Every 2 years or so, I seem to revisit Sex and the City. At least some of the episodes. On DVD. Don't do the syndication thing. I do it to glean different things as I get older. Lame, right? But seriously, for some reason I appreciate it on different levels during every biannual semi-marathon because of the wisdom age brings. Yeah, yeah. I just sounded completely gay. One of my few definitive "chick" things. So why not rewatch the episodes before the movie comes out? And this time, I'm gonna watch all of them.  

I just stubbed my toe and its throbbing in pain. And typing on my laptop in bed. It's so Carrie! No, I'm just kidding (about the last part).

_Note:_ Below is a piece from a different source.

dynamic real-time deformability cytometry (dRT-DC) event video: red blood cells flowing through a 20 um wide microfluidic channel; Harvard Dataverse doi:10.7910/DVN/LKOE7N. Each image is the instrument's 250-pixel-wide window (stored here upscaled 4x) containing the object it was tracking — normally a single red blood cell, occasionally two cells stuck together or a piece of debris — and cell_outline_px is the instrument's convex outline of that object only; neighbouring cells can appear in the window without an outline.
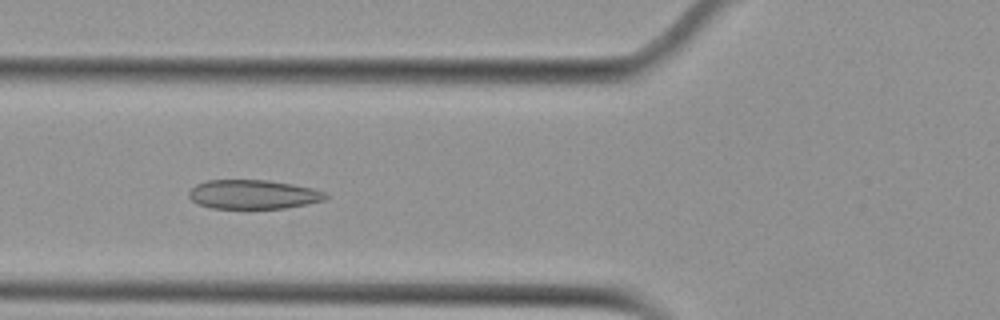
{"species": "Egyptian fruit bat (a non-hibernating species)", "species_latin": "Rousettus aegyptiacus", "temperature_condition": "cold", "stored_images_in_passage": 56, "camera_frame_rate_fps": 3000, "um_per_image_px": 0.085, "animal": {"sex": "female"}, "frame": {"image": 1, "passage_image": 21, "time_ms": 6.667, "image_size_px": [1000, 320], "cell_outline_px": [[328, 196], [324, 200], [284, 208], [212, 208], [200, 204], [192, 200], [188, 196], [188, 192], [196, 184], [208, 180], [268, 180], [292, 184], [312, 188], [328, 192]], "centroid_in_image_um": [21.53, 16.51], "position_along_channel_um": 104.3, "area_um2": 23.06}}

I cannot understand how this show is 10 years old. I grow nostalgic for the time when you could smoke in public places and decide to break my personal rules and have one in my bed. Because I'm so Carrie Bradshaw! The job description "website creator" is mentioned in the same breath as "publishing executive" and some other stuff. The dial-up world was sooooo cute, wasn't it? I realize I celebrated my 30th birthday at Lucky Cheng's last year. My toe is throbbing. I wonder why they never brought back Kurt Harrington, who Carrie sleeps with "like a man" even though he screwed her over at ages 26, 29 and 31. Because in actuality, you bump into those a lot. I still don't get Charlotte and I still absoeffinglutely love Big. And my toe is still throbbing.

Models & Mortals
Did Carrie have more straight male friends when this show began? Oh wow, I forgot how large the cell phone was in 1998. "I believe there is curse put on the head of anybody who tries to fix up their friends." Amen, Carrie, Amen. The underwear model Stanford manages has odd jettisoning shoulder bones. My toe is still throbbing. I am wondering why I still live in Boston when NYC is so damn close. Not because I think this show is a realistic depiction, but because I like it better. "I thought I had come to terms with my looks when I turned 30...", uh oh, this changes? (SEE? Gleaning new things here, gleaning new things.)

Bay of Married Pigs
This episode begins with Carrie going to the Hamptons and carrying one of those atrocious Vera Bradley bag. I am now wondering if this is what made those dreadful things so popular. Vera Bradley bags are some of the most terrible things ever constructed of fabric. My toe may have stopped throbbing. Do I fear married people? Do they fear me? Do I think I'm the "marrying kind"? Have I ever been on a surprise fix-up? No. I would like to think my friends know better. The "marrying guy" is dreadful and reminding me of some really bad dates. If a guy busted out a baby mobile in front of me, I don't even know if I could be polite. Should I wear more dresses? Oh wow, the "angry wife" who retrieves her broker husband from Samantha is totally the chick who plays Stabler's baby factory on L&O: SVU. My head is spinning from this contemplation!